Forward-looking statements are predictions, projections and other statements about future events that are based on current expectations
and assumptions and, as a result, are subject to risks and uncertainties. Many factors could cause actual future events to differ
materially from the forward-looking statements in this document, including but not limited to: (i) the risk that the transaction
may not be completed in a timely manner or at all, which may adversely affect the price of Social Capital Hedosophia’s securities,
(ii) the risk that the transaction may not be completed by Social Capital Hedosophia’s business combination deadline and
the potential failure to obtain an extension of the business combination deadline if sought by Social Capital Hedosophia, (iii)

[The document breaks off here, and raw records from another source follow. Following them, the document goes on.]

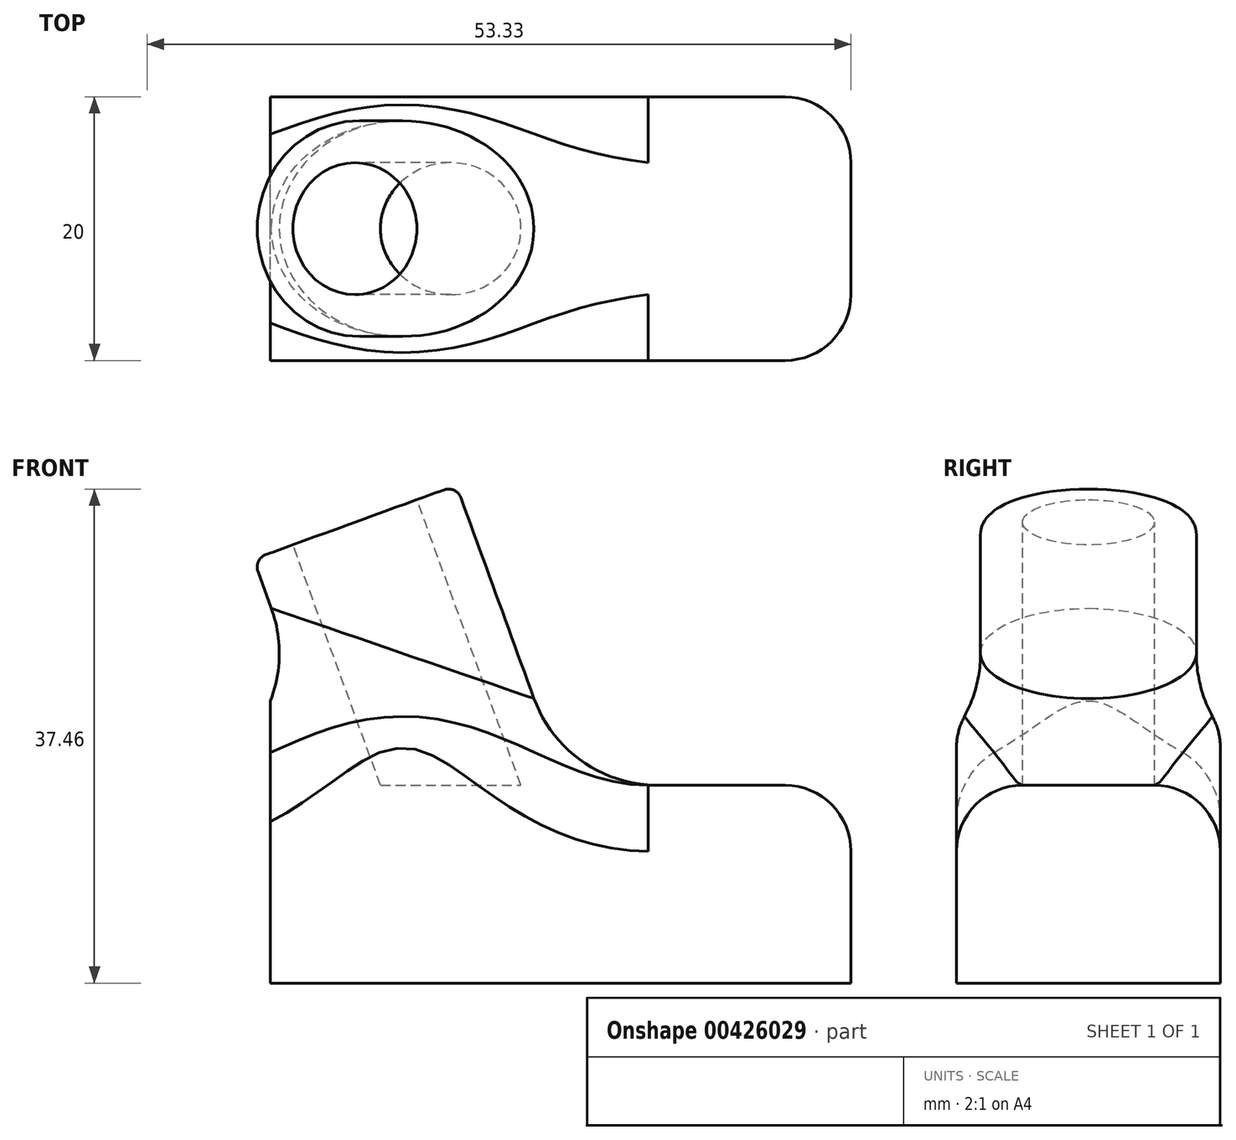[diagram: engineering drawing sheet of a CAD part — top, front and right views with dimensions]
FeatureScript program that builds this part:
annotation { "Feature Type Name" : "Feature", "Feature Type Description" : "" }
export const myFeature = defineFeature(function(context is Context, id is Id, definition is map)
    precondition{}
    {
        {
            var Q0;
            Q0=qCreatedBy(makeId("Front.planeOp"),FACE);
            var sketch = newSketch(context, id + "F0", { "sketchPlane" : qUnion([Q0])});
            skLineSegment(sketch, "E0", {"start": v(-9.37, 25.74) * mm, "end": v(0, 0) * mm});
            skLineSegment(sketch, "E1", {"start": v(-3.39, 0) * mm, "end": v(-12.36, 24.65) * mm});
            skLineSegment(sketch, "E2", {"start": v(-10.87, 44.48) * mm, "end": v(5.32, 0) * mm, "construction": true});
            skLineSegment(sketch, "E3", {"start": v(-9.37, 25.74) * mm, "end": v(-12.36, 24.65) * mm});
            skLineSegment(sketch, "E4", {"start": v(0, 0) * mm, "end": v(-2.97, -1.08) * mm});
            skLineSegment(sketch, "E5", {"start": v(-2.97, -1.08) * mm, "end": v(-3.39, 0) * mm});
            skPoint(sketch, "E6.orphan", {"position": v(-12.75, 25.74) * mm});
            skSolve(sketch);
        }
        {
            var Q0;
            Q0=makeQuery(id+"F0.imprint","IMPRINT",FACE,{"disambiguationData":[TD([[makeQuery(id+"F0.imprint","IMPRINT",EDGE,{"derivedFrom":sQuery(id+"F0.wireOp",EDGE,"E0")}),-1.0]])]});
            var Q1;
            Q1=sQuery(id+"F0.wireOp",EDGE,"E2");
            revolve(context, id + "F1", {"surfaceOperationType" : NewSurfaceOperationType.NEW, "entities" : qUnion([Q0]), "axis" : qUnion([Q1]), "revolveType" : RevolveType.FULL});
        }
        {
            var Q0;
            Q0=qCreatedBy(makeId("Front.planeOp"),FACE);
            var sketch = newSketch(context, id + "F2", { "sketchPlane" : qUnion([Q0])});
            skLineSegment(sketch, "E7.bottom", {"start": v(-11.07, -7.5) * mm, "end": v(32.93, -7.5) * mm});
            skLineSegment(sketch, "E7.top", {"start": v(-11.07, 7.5) * mm, "end": v(32.93, 7.5) * mm});
            skLineSegment(sketch, "E7.left", {"start": v(-11.07, -7.5) * mm, "end": v(-11.07, 7.5) * mm});
            skLineSegment(sketch, "E7.right", {"start": v(32.93, -7.5) * mm, "end": v(32.93, 7.5) * mm});
            skPoint(sketch, "E7.middle", {"position": v(10.93, 0) * mm});
            skSolve(sketch);
        }
        {
            var Q0;
            Q0=makeQuery(id+"F2.imprint","IMPRINT",FACE,{"disambiguationData":[TD([[makeQuery(id+"F2.imprint","IMPRINT",EDGE,{"derivedFrom":sQuery(id+"F2.wireOp",EDGE,"E7.bottom")}),1.0]])]});
            extrude(context, id + "F3", {"entities" : qUnion([Q0]), "operationType" : NewBodyOperationType.ADD, "depth" : 10 * mm, "offsetDistance" : 25 * mm, "hasSecondDirection" : true, "secondDirectionOppositeDirection" : true, "secondDirectionDepth" : 10 * mm});
        }
        {
            var Q0;
            Q0=makeQuery(id+"F3.boolean.opBoolean","INTERSECT",EDGE,{"derivedFrom":[makeQuery(id+"F1.opRevolve","SWEPT_FACE",FACE,{"disambiguationData":[OSD([sQuery(id+"F0.wireOp",EDGE,"E1")])]}),makeQuery(id+"F3.opExtrude","SWEPT_FACE",FACE,{"disambiguationData":[OSD([sQuery(id+"F2.wireOp",EDGE,"E7.top")])]})]});
            fillet(context, id + "F4", {"entities" : qUnion([Q0]), "radius" : 10 * mm, "tangentPropagation" : true, "allowEdgeOverflow" : false});
        }
        {
            var Q0;
            Q0=makeQuery(id+"F3.opExtrude","SWEPT_EDGE",EDGE,{"disambiguationData":[OSD([sQuery(id+"F2.wireOp",EDGE,"E7.top"),sQuery(id+"F2.wireOp",EDGE,"E7.right")])]});
            fillet(context, id + "F5", {"entities" : qUnion([Q0]), "radius" : 5 * mm, "tangentPropagation" : true, "allowEdgeOverflow" : false});
        }
        {
            var Q0;
            Q0=makeQuery(id+"F1.opRevolve","SWEPT_EDGE",EDGE,{"disambiguationData":[OSD([sQuery(id+"F0.wireOp",EDGE,"E1"),sQuery(id+"F0.wireOp",EDGE,"E3")])]});
            fillet(context, id + "F6", {"entities" : qUnion([Q0]), "radius" : 1 * mm, "tangentPropagation" : true, "allowEdgeOverflow" : false});
        }
        {
            var Q0;
            Q0=makeQuery(id+"F3.opExtrude","CAP_EDGE",EDGE,{"disambiguationData":[OSD([sQuery(id+"F2.wireOp",EDGE,"E7.top")])],"isStart":false});
            var Q1;
            Q1=makeQuery(id+"F3.opExtrude","CAP_EDGE",EDGE,{"disambiguationData":[OSD([sQuery(id+"F2.wireOp",EDGE,"E7.top")])],"isStart":true});
            fillet(context, id + "F7", {"entities" : qUnion([Q0, Q1]), "radius" : 5 * mm, "tangentPropagation" : true, "allowEdgeOverflow" : false});
        }
    });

the failure to satisfy the conditions to the consummation of the transaction, including the adoption of the Agreement and Plan
of Merger, by and between Social Capital Hedosophia, Plutus Merger Sub Inc. and Social Finance, Inc., dated as of January 7, 2021
(the “Merger Agreement”) by the shareholders of Social Capital Hedosophia, the satisfaction of the minimum
trust account amount following redemptions by Social Capital Hedosophia’s public shareholders and the receipt of certain
governmental and regulatory approvals, (iv) the lack of a third party valuation in determining whether or not to pursue the proposed
transaction, (v) the inability to complete the investments described above, (vi) the occurrence of any event, change or other
circumstance that could give rise to the termination of the Merger Agreement, (vii) the effect of the announcement or pendency
of the transaction on SoFi’s business relationships, operating results, and business generally, (viii) risks that the proposed
transaction disrupts current plans and operations of SoFi and potential difficulties in SoFi employee retention as a result of
the transaction, (ix) the outcome of any legal proceedings that may be instituted against SoFi or against Social Capital Hedosophia
related to the Merger Agreement or the proposed transaction, (x) the ability to maintain the listing of Social Capital Hedosophia’s
securities on a national securities exchange, (xi) the price of Social Capital Hedosophia’s securities may be volatile due
to a variety of factors, including changes in the competitive and highly regulated industries in which Social Capital Hedosophia
plans to operate or SoFi operates, variations in operating performance across competitors, changes in laws and regulations affecting
Social Capital Hedosophia’s or SoFi’s business and changes in the combined capital structure, (xii) the ability to
implement business plans, forecasts, and other expectations after the completion of the proposed transaction, and identify and
realize additional opportunities, and (xiii) the risk of downturns and a changing regulatory landscape in the highly competitive
industry. The foregoing list of factors is not exhaustive. You should carefully consider the foregoing factors and the other risks
and uncertainties described in the “Risk Factors” section of Social Capital Hedosophia’s registration on Form
S-1 (File Nos. 333-248915 and 333-249396), the registration statement on Form S-4 discussed above and other documents filed by
Social Capital Hedosophia from time to time with the SEC. These filings identify and address other important risks and uncertainties
that could cause actual events and results to differ materially from those contained in the forward-looking statements. Forward-looking
statements speak only as of the date they are made. Readers are cautioned not to put undue reliance on forward-looking statements,
and SoFi and Social Capital Hedosophia assume no obligation and do not intend to update or revise these forward-looking statements,
whether as a result of new information, future events, or otherwise. Neither SoFi nor Social Capital Hedosophia gives any assurance
that either SoFi or Social Capital Hedosophia, or the combined company, will achieve its expectations.